As this quote shows, it is believed, too, that the Keres were released into the world by the opening of Pandora’s box; this would have included Achylis:
Hesiod, Works and Days 90 ff (trans. Evelyn-White) (Greek epic C8th or C7th B.C.) :
“For ere this [the opening of Pandora’s jar] the tribes of men lived on earth remote and free from ills (kakoi) and hard toil (ponoi) and heavy sickness (nosoi) which bring the Keres (Fates) upon men; for in misery men grow old quickly. But the woman took off the great lid of the jar (pithos) with her hands and scattered all these and her thought caused sorrow and mischief to men.
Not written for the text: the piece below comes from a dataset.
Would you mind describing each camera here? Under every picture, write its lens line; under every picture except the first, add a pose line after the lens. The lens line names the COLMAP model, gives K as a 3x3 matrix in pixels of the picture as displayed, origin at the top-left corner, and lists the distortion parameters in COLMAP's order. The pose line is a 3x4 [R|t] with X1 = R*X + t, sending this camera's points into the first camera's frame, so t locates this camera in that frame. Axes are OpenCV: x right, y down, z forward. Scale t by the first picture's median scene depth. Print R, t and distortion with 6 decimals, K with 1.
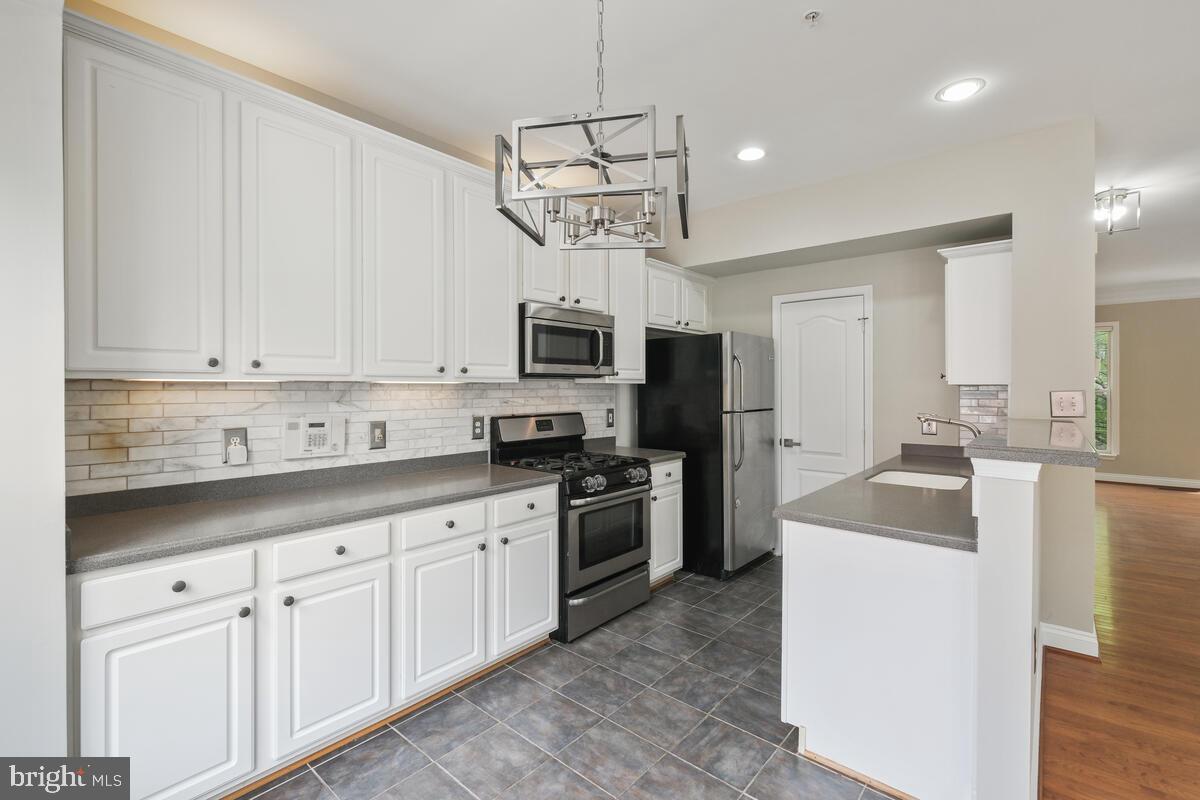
lens RADIAL K [[526.0, 0, 601.8], [0, 526.0, 391.3], [0, 0, 1]] dist [-0.000415, -0.000035]
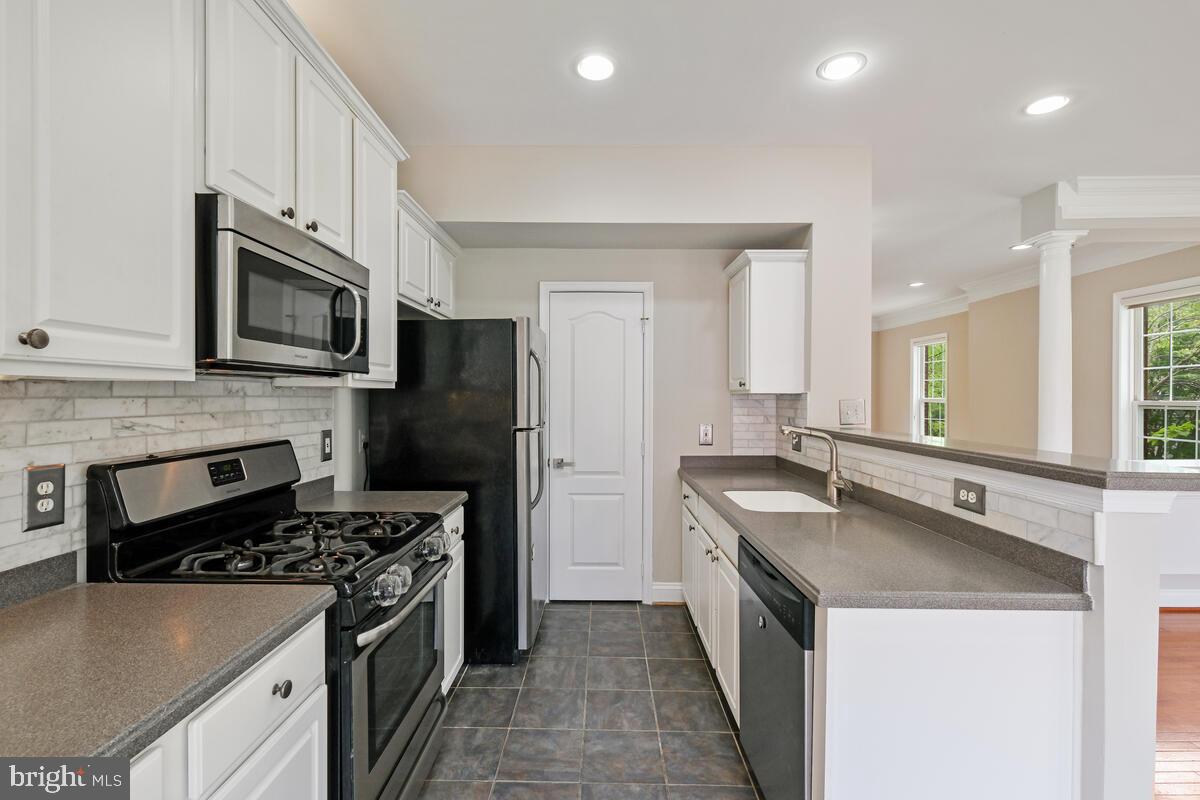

Only Elpis (Hope) remained there in an unbreakable home within under the rim of the great jar, and did not fly out at the door; for ere that, the lid of the jar stopped her, by the will of Aigis-holding Zeus who gathers the clouds. But the rest, countless plagues (lugra), wander amongst men; for earth is full of evils and the sea is full. Of themselves diseases (nosoi) come upon men continually by day and by night, bringing mischief to mortals silently; for wise Zeus took away speech from them. So is there no way to escape the will of Zeus.”
(Photo: paleothea.com by Hein Lass)
Whatever Her true myth and origins, there is no doubt that Achlys is one of the many Dark Goddesses. While we may wish to turn our head, the wise know that without the Dark, there is no Light; without Death, there is no Life.